Investor Wins Award Against O.C. Brokerage : Arbitration: The $1.55 million is assessed against Cruttenden Roth and one of its employees. The securities firm is appealing.


Orange County's largest brokerage firm and one of its brokers have been ordered to pay $1.55 million to a Montana millionaire for losses he suffered after the 1987 stock market crash.

The award against Cruttenden Roth Inc. and broker Richard Adler was handed down last month by a panel of arbitrators from the National Assn. of Securities Dealers.

Cruttenden has filed a petition challenging the award with the U.S. District Court. A hearing is scheduled for Feb. 26.

The judgment comes after a long dispute between Cruttenden and its former customer, Mel F. Pervais, who had a $3.4-million investment with the firm.

Pervais reportedly lost $1.1 million after Adler began buying speculative securities and "churning," or excessively trading, Pervais' account in the late 1980s, generating $20,000 in extra fees, according to a wire service account.

Cruttenden vehemently disputes the charges.

"Our customer back in 1987 experienced some losses. That was unfortunate. But we didn't do anything wrong," said the company's chief financial officer, Edward J. Hall, who joined the firm earlier this year.

Even if it is forced to pay such an award, Hall said, Cruttenden has "adequate reserves." Cruttenden reportedly had $20 million in revenue last year.

Pervais' lawyer, Frederick Phillips of San Diego, refused to comment on the case, saying settlement negotiations between Pervais and Cruttenden were pending.
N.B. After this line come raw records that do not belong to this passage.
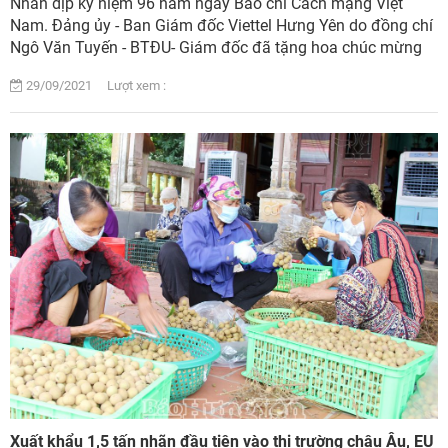
Nhân dịp kỷ niệm 96 năm ngày Báo chí Cách mạng Việt
Nam. Đảng ủy - Ban Giám đốc Viettel Hưng Yên do đồng chí
Ngô Văn Tuyến - BTĐU- Giám đốc đã tặng hoa chúc mừng
các cơ quan Báo chí của trung ương và ...
29/09/2021 Lượt xem :
Xuất khẩu 1,5 tấn nhãn đầu tiên vào thị trường châu Âu, EU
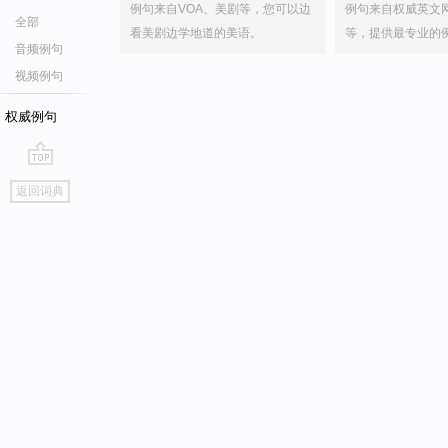
例句来自VOA、美剧等，您可以边
例句来自权威英文
全部
看美剧边学地道的美语。
等，提供最专业的
音频例句
视频例句
权威例句
go
返回词典
top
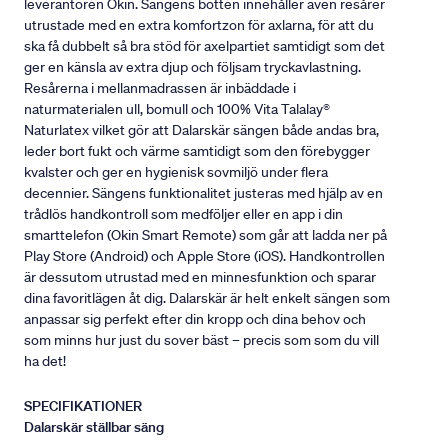
leverantören Okin. Sängens botten innehåller även resårer
utrustade med en extra komfortzon för axlarna, för att du
ska få dubbelt så bra stöd för axelpartiet samtidigt som det
ger en känsla av extra djup och följsam tryckavlastning.
Resårerna i mellanmadrassen är inbäddade i
naturmaterialen ull, bomull och 100% Vita Talalay®
Naturlatex vilket gör att Dalarskär sängen både andas bra,
leder bort fukt och värme samtidigt som den förebygger
kvalster och ger en hygienisk sovmiljö under flera
decennier. Sängens funktionalitet justeras med hjälp av en
trådlös handkontroll som medföljer eller en app i din
smarttelefon (Okin Smart Remote) som går att ladda ner på
Play Store (Android) och Apple Store (iOS). Handkontrollen
är dessutom utrustad med en minnesfunktion och sparar
dina favoritlägen åt dig. Dalarskär är helt enkelt sängen som
anpassar sig perfekt efter din kropp och dina behov och
som minns hur just du sover bäst – precis som som du vill
ha det!
SPECIFIKATIONER
Dalarskär ställbar säng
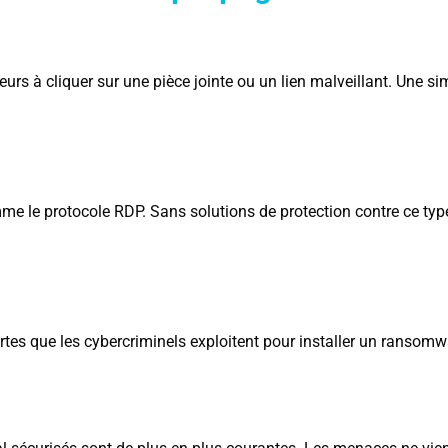
teurs à cliquer sur une pièce jointe ou un lien malveillant. Une si
mme le protocole RDP. Sans solutions de protection contre ce type
vertes que les cybercriminels exploitent pour installer un ranso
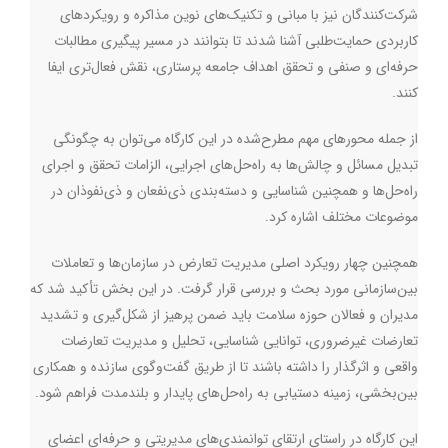
شرکت‌کنندگان نیز با مبانی و تکنیک‌های نوین مذاکره و رویکردهای
کاربردی حمایت‌طلبی آشنا شدند تا بتوانند در مسیر پیگیری مطالبات
حرفه‌ای و صنفی و تحقق اهداف جامعه پرستاری، نقش فعال‌تری ایفا
کنند.
از جمله محورهای مهم مطرح‌شده در این کارگاه می‌توان به چگونگی
تبدیل مسائل و چالش‌ها به راه‌حل‌های اجرایی، الزامات تحقق و اجرای
راه‌حل‌ها و همچنین شناسایی و دسته‌بندی ذی‌نفعان و ذی‌نفوذان در
موضوعات مختلف اشاره کرد.
همچنین چهار رویکرد اصلی مدیریت تعارض در سازمان‌ها و تعاملات
بین‌سازمانی مورد بحث و بررسی قرار گرفت. در این بخش تأکید شد که
مدیران و فعالان حوزه سلامت باید ضمن پرهیز از شکل‌گیری و تشدید
تعارضات غیرضروری، توانایی شناسایی، تحلیل و مدیریت تعارضات
واقعی و اثرگذار را داشته باشند تا از طریق گفت‌وگوی سازنده و همکاری
بین‌بخشی، زمینه دستیابی به راه‌حل‌های پایدار و بلندمدت فراهم شود.
این کارگاه در راستای ارتقای توانمندی‌های مدیریتی و حرفه‌ای اعضای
"An award against both the firm and the broker suggests generally that the firm didn't do its job of properly supervising its broker," said Fred Roberts, former chairman of the board of commissioners for the NASD.

This year, Cruttenden underwrote $1.37 billion of stock offerings for Orange County companies, compared with $377 million last year. The firm took several companies public this year, including Touchstone Software Corp., a Huntington Beach computer products maker.

In 1991, Cruttenden paid a $650,000 out-of-court settlement in a case involving convicted swindler Michael E. Parker and his Parker Automotive Corp. of Irvine.

Adler remains on the board of directors at Cruttenden and still owns a stake in the firm.